This is my list of "interesting Facebook urls":

  http://angg.twu.net/fbcache/all-fb-urls.lst.html

I produced it by just grepping all things that look like Facebook urls
from a handful of files, and sorting them alphabetically.

Here is the "single huge HTML" produced from it:

  http://angg.twu.net/fbcache/huge.txt.html#715611308486879
  http://angg.twu.net/fbcache/huge.txt.html#10152706679833189

The posts in it are ordered chronologically, with the older (and the
undated) posts at the top. The "#digits" parts in the urls jump to
specific posts.







Notes about the innards (for a rewrite)
=======================================

Low-level functions
-------------------
fburl_to_kparts  (fburl)         return kind, parts
fburl_to_fbids   (fburl)         return fbids_array

fbid_fetch_from_facebook (fbid)  return json

json_parse       (json)          return o
fbid_write_json  (fbid, json)
fbid_read_json   (fbid)          return json
fbid_write_pplua (fbid, pplua)
fbid_read_pplua  (fbid)          return pplua

o_to_txt         (o)             return txt

fburl_clean      (fburl)         return fburl
fburls_in_string (bigstr)        return fburls
pplua_ls         ()              return fbids
json_ls          ()              return fbids

Arrays, tables, big strings
---------------------------
fbkinds0
fbkinds
fbid_to_o
fbid_to_fburls
fburls
fbids

Update (2014nov11):
===================
Here's the rewrite of Fbcache, using the names above...
  http://angg.twu.net/fbcache/fbcache.lua.html
  http://angg.twu.net/fbcache/fbcache.lua











Old notes
=========
# (find-es "facebook" "google-groups-1")
# (find-es "facebook" "google-groups-2")

I spent months working on this - an archive of videos on youtube whose
links I received through facebook - and the script that I use to
maintain that archive has just become easy to install (on *NIXes and
OSX) and to use. Links:

  http://angg.twu.net/linkdasruas2.html
  http://angg.twu.net/youtube-db/README.html

Now I am trying to implement something similar for text. The thing is
that I live in Brazil, and people here are using facebook to create
very improvised alternative media channels... most people here get
their news only through the corporate media, that only presents a
whitewash of a tiny fraction of what is going on, and we are looking
for ways to make the "alternative news" more available. Facebook has
lots of problems, and in this case the two most glaring ones are: 1)
only a tiny part of what we post is redistributed, 2) history is hard
to dig for - if our friend Jane Doe has posted something very
interesting three days ago it is hard to locate that in her timeline
to show it to someone else.

My idea is: when you find an interesting post on facebook, copy its
*PERMALINK* - possibly with a tag and a comment - to a file you're
editing with a text editor, where you are putting all those
permalinks. Let me call this file "NOTES".
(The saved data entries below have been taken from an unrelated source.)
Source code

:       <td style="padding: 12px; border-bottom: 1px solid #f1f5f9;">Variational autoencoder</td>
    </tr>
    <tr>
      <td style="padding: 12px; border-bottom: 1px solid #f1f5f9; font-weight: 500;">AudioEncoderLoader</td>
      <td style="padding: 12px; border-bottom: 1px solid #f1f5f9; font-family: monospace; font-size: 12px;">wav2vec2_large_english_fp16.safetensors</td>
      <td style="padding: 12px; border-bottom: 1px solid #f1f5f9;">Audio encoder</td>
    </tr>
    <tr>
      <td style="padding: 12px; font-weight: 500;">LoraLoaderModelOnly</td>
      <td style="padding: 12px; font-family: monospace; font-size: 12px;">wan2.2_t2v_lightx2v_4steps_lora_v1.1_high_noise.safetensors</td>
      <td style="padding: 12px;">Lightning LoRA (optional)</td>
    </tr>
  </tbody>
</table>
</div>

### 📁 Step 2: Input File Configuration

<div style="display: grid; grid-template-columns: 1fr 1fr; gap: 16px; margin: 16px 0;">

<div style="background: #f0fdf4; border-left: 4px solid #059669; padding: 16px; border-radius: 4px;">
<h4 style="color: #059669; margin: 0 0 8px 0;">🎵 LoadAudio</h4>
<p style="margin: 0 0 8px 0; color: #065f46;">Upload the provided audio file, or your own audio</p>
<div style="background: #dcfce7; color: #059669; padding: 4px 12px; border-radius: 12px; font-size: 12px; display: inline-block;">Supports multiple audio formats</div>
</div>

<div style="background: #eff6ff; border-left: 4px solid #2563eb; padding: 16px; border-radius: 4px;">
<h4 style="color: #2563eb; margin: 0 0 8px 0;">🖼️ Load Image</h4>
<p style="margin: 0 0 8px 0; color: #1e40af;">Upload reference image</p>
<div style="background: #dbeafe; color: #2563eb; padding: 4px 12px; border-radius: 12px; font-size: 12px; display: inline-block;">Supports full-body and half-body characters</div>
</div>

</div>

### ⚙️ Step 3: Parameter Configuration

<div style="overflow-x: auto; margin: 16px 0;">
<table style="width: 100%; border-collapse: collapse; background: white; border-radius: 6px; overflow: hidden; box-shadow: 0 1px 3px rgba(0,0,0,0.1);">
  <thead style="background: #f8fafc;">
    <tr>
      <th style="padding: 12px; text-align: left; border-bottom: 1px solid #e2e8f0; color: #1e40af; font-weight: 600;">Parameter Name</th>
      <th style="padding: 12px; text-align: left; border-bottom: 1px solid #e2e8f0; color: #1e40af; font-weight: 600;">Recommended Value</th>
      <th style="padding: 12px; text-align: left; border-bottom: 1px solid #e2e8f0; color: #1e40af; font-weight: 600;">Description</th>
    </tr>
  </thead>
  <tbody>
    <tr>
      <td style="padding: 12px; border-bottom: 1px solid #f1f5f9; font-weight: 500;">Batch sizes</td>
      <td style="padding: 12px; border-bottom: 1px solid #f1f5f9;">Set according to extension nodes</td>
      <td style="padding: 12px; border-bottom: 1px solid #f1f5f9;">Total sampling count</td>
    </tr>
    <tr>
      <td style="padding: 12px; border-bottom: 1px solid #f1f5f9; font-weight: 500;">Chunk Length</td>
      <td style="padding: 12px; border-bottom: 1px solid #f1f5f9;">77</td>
Right now I am only using the tags '[ee]', for things related to
"state of exception" ("estado de exceção" - political prisoners
and the lifting of constitutional guarantees) and '[is]' for "Israel"
(btw, the situation in Gaza is similar to the one in our slums). With
grep, sort and a few other tricks it is easy to produce listings like
these,

  http://angg.twu.net/ee.html
  http://angg.twu.net/links-about-gaza.html

in which I can _sometimes_ find what I am looking for by searching for
keywords and for red stars.

The next stage, which is where fbcmd comes in, is to have local copies
of the text of each one of the facebook links in these listings. With
those local copies several tasks can become easy - for example,
searching, cut-and-paste, and producing HTML pages outside of facebook
with the full text (and links to the orginal posts!) of relevant
posts.






# Local Variables:
# coding: raw-text-unix
# End: